**Texto de origem**
Por Pedro Laurentino – poeta e militante da Unidade Popular
Morreu em Teresina, aos 81 anos, de complicações renais, no dia 07 de maio, Maria da Inglaterra, ícone da cultura e da música genuinamente popular do Piauí.
Natural de Luzilandia (PI) e nascida Maria Luiza dos Santos Silva, era analfabeta e ditava as letras das suas canções ao marido, Otacilio, também já falecido, que as transcrevia para depois se transformarem em enorme sucesso na voz do povo.
Descobriu-se artista e compositora aos 26 anos de idade. Segundo ela mesma relatou, ‘estava na janela e foi aparecendo uma luz bonita com duas pessoas me chamando para cantar’. Quando acordou, o marido havia anotado as letras das suas primeiras canções “Baião do Cajueiro” e “Eu sou do Serrote Grande”.
Compôs mais de 2.000 canções, sendo a mais famosa “O peru rodou”, cantada e decantada por todos os artistas piauienses. Com ela, ganhou o festival da canção universitária, em 1973. A canção( transcrição abaixo) surgiu enquanto ela jogava milho aos perus no quintal da sua casa e ouviu no rádio a notícia da morte do cantor Agostinho dos Santos, num desastre aérea, quando se deslocava de Londres para São Luís do Maranhão.

**Instruções 1**
Organize em CSV de duas colunas, "campo" e "valor", as linhas do exercício que começam em "country: Sweden" e terminam em "locality: El Rodeo, Sierra de Managua.", ambas incluídas. Cada linha vira uma linha do CSV, com o campo e o valor entre aspas e as quebras de linha trocadas por espaços.

**Linhas do exercício**

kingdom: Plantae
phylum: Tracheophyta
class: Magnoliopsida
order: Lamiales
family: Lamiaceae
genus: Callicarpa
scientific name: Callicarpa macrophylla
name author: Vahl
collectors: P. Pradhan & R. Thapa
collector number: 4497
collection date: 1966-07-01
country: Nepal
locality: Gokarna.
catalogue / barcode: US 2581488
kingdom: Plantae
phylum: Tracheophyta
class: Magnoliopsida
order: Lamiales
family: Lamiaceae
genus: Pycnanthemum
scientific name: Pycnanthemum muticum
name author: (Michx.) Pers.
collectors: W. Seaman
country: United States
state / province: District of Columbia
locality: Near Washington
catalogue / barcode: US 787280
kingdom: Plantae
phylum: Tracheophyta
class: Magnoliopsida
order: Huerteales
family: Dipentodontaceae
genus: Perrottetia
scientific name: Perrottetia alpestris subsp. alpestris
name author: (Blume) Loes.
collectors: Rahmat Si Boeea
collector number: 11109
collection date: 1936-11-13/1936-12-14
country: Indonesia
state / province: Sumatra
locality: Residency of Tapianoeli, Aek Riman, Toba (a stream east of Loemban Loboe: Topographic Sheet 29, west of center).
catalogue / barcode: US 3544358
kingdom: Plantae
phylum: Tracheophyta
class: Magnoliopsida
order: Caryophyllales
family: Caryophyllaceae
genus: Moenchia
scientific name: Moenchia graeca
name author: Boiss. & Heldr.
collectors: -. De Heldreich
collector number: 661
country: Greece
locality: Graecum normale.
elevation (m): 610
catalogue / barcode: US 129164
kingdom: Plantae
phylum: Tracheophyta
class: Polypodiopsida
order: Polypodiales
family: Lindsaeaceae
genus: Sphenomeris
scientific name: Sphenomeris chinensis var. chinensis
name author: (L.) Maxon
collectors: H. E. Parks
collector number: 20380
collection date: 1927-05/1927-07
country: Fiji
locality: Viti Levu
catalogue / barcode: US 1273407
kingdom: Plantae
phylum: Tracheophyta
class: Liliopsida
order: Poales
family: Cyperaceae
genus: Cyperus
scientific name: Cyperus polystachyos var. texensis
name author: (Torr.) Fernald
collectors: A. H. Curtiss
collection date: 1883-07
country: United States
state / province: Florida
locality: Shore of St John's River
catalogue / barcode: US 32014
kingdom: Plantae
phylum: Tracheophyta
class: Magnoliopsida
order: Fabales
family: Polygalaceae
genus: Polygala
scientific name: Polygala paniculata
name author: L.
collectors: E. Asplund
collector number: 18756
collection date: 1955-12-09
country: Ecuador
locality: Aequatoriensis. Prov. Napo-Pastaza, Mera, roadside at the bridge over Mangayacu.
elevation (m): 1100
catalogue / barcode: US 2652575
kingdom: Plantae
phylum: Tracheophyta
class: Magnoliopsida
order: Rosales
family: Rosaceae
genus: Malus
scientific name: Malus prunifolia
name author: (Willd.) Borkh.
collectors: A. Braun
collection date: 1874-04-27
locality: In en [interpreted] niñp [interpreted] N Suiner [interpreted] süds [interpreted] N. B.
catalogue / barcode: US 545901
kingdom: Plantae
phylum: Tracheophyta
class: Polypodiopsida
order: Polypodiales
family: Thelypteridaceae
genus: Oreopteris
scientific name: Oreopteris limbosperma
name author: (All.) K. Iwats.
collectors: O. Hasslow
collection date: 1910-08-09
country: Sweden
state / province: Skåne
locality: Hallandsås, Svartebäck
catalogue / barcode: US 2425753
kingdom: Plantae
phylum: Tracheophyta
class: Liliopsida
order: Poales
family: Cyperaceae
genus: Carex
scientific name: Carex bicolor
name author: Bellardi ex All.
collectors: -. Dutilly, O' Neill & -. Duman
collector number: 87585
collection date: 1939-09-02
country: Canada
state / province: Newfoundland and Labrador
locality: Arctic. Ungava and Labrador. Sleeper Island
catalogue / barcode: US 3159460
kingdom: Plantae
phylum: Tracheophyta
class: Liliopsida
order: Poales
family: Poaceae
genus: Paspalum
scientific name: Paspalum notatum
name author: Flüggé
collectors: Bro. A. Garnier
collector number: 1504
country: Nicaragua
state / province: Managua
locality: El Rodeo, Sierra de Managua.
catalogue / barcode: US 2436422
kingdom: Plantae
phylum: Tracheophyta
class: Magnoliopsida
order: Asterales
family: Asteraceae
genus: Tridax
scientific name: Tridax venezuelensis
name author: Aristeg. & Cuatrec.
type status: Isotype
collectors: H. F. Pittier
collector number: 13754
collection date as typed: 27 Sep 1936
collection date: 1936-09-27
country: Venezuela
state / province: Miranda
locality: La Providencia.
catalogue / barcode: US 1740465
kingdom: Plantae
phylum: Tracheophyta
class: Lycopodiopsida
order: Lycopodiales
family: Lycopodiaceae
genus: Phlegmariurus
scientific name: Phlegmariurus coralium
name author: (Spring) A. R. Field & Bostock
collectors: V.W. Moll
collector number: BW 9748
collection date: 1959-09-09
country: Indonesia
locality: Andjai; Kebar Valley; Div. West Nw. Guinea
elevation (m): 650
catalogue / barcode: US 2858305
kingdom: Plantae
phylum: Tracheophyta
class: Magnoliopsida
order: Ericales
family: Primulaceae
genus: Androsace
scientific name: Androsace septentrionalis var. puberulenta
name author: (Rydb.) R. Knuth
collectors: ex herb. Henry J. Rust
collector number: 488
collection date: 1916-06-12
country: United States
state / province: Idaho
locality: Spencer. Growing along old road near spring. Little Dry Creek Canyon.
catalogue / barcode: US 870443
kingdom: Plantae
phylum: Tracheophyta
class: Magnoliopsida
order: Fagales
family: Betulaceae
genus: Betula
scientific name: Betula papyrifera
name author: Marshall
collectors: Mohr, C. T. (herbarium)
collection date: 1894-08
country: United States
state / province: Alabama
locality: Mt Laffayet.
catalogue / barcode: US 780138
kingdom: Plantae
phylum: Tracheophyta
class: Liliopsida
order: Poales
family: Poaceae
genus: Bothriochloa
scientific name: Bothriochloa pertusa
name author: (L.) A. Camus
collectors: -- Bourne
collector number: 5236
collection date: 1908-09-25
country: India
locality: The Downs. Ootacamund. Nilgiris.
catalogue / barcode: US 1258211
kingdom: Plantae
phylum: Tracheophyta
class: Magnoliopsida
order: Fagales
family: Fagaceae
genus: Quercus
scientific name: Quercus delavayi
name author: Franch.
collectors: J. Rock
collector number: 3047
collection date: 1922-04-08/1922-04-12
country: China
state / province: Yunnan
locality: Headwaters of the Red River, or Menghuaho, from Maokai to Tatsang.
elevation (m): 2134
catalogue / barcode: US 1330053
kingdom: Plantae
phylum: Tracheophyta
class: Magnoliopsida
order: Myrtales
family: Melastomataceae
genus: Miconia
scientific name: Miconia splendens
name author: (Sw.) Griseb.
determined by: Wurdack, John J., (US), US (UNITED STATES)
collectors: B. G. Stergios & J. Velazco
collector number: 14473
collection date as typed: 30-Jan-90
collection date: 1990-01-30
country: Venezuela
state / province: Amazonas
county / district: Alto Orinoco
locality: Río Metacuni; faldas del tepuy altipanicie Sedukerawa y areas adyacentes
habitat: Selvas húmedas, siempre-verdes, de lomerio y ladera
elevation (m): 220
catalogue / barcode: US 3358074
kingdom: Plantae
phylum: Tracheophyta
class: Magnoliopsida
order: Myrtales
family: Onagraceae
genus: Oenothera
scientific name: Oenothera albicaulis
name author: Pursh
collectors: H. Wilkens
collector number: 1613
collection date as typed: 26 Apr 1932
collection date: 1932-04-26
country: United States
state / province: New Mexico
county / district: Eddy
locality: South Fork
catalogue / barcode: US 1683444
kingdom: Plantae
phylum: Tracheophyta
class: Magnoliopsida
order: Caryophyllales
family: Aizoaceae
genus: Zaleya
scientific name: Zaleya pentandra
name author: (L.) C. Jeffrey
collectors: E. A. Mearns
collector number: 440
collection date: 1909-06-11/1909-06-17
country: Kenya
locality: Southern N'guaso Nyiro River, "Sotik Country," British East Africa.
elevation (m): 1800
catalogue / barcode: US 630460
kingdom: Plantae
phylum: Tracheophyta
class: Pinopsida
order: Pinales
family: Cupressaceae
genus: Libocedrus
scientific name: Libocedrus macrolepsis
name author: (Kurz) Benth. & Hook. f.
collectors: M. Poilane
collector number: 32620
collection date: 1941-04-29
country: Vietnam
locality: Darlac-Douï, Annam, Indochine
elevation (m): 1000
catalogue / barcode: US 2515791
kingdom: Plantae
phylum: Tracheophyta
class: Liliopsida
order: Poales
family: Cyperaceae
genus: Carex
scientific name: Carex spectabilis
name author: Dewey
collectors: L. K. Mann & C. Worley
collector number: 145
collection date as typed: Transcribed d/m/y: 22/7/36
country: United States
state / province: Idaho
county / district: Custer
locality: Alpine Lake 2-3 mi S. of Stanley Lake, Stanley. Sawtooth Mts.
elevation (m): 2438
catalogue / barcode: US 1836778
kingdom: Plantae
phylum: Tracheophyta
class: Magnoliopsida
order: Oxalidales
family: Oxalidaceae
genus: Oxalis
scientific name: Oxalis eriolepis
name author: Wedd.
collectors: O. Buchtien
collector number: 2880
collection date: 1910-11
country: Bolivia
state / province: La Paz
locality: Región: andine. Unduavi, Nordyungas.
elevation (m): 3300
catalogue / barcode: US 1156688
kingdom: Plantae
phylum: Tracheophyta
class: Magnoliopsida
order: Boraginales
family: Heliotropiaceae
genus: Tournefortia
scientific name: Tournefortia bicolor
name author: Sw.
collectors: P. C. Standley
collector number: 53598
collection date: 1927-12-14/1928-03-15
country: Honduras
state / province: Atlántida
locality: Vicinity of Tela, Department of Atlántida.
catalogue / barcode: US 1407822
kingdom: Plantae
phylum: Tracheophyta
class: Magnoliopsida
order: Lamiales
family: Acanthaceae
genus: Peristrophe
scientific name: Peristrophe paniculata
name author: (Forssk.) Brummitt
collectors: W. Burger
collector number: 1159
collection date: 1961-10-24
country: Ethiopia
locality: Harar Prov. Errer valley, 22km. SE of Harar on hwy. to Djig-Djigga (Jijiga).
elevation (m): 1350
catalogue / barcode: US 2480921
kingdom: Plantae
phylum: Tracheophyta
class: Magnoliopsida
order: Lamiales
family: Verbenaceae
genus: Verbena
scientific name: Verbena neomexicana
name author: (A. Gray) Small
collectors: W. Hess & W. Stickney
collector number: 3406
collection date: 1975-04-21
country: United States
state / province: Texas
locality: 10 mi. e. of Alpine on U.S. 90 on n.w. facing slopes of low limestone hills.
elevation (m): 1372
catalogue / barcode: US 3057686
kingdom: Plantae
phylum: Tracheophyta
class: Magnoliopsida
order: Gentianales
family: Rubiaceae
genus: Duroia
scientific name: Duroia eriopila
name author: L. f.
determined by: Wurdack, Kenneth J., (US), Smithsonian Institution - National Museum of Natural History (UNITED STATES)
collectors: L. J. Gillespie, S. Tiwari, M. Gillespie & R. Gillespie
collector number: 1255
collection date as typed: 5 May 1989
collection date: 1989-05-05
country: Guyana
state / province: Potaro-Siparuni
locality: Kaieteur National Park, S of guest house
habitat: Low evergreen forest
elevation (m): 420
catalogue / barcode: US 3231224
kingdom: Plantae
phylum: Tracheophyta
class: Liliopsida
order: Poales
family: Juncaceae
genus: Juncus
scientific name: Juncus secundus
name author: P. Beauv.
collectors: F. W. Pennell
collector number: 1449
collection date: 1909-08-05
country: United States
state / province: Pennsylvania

**Instruções 2**
Retome, por favor, o texto sobre Maria da Inglaterra a partir do ponto em que ele termina.

**Resultado da tarefa 1**
campo,valor
"country:","Sweden"
"state / province:","Skåne"
"locality:","Hallandsås, Svartebäck"
"catalogue / barcode:","US 2425753"
"kingdom:","Plantae"
"phylum:","Tracheophyta"
"class:","Liliopsida"
"order:","Poales"
"family:","Cyperaceae"
"genus:","Carex"
"scientific name:","Carex bicolor"
"name author:","Bellardi ex All."
"collectors:","-. Dutilly, O' Neill & -. Duman"
"collector number:","87585"
"collection date:","1939-09-02"
"country:","Canada"
"state / province:","Newfoundland and Labrador"
"locality:","Arctic. Ungava and Labrador. Sleeper Island"
"catalogue / barcode:","US 3159460"
"kingdom:","Plantae"
"phylum:","Tracheophyta"
"class:","Liliopsida"
"order:","Poales"
"family:","Poaceae"
"genus:","Paspalum"
"scientific name:","Paspalum notatum"
"name author:","Flüggé"
"collectors:","Bro. A. Garnier"
"collector number:","1504"
"country:","Nicaragua"
"state / province:","Managua"
"locality:","El Rodeo, Sierra de Managua."

**Resultado da tarefa 2**
Seu nome artístico foi dado pelo pesquisador da Música Popular Brasileira, Ricardo Cravo Albin, que impressionou-se com a sua postura, que evocava ares de nobreza. Sua grande fonte de inspiração foi Luiz Gonzaga, o rei do baião.
Em 2010 foi chamada para se apresentar no programa Domingão do Faustão, no dia Internacional da Mulher. O Piauí em peso parou para assistir. Sempre cercada dos melhores músicos, de quem era uma espécie de diva, representou a cultura piauiense em diversos espaços culturais do Brasil. Milton Nascimento chegou a gravar uma das suas composições.
Desde 2011, Maria da Inglaterra deixou de cantar, devido a um calo vocal. Vivia da aposentadoria de 1 salário mínimo e da ajuda de amigos e admiradores. Morava numa casa modesta, na zona sudeste de Teresina, próximo à Vila do Avião.
Deixa um enorme vazio e a certeza de que o fazer cultural exige mais inspiração, dedicação e talento do que o conhecimento formal adquirido nos bancos das universidades. Estão aí os geniais João do Vale, Luiz Gonzaga, Jackson do Pandeiro Patativa do Assaré, Pinxinguinha, Cartola, Nelson Cavaquinho e Adoniran Barbosa como testemunhas da história musical do Brasil.
A esses soma-se Maria, que além do Piauí, era também da Inglaterra, Oropa, França e Bahia. Bastatam-lhe-lhe duas mãos e o sentimento do mundo para tornar-se universal.
‘O Peru rodou’
(Maria da Inglaterra)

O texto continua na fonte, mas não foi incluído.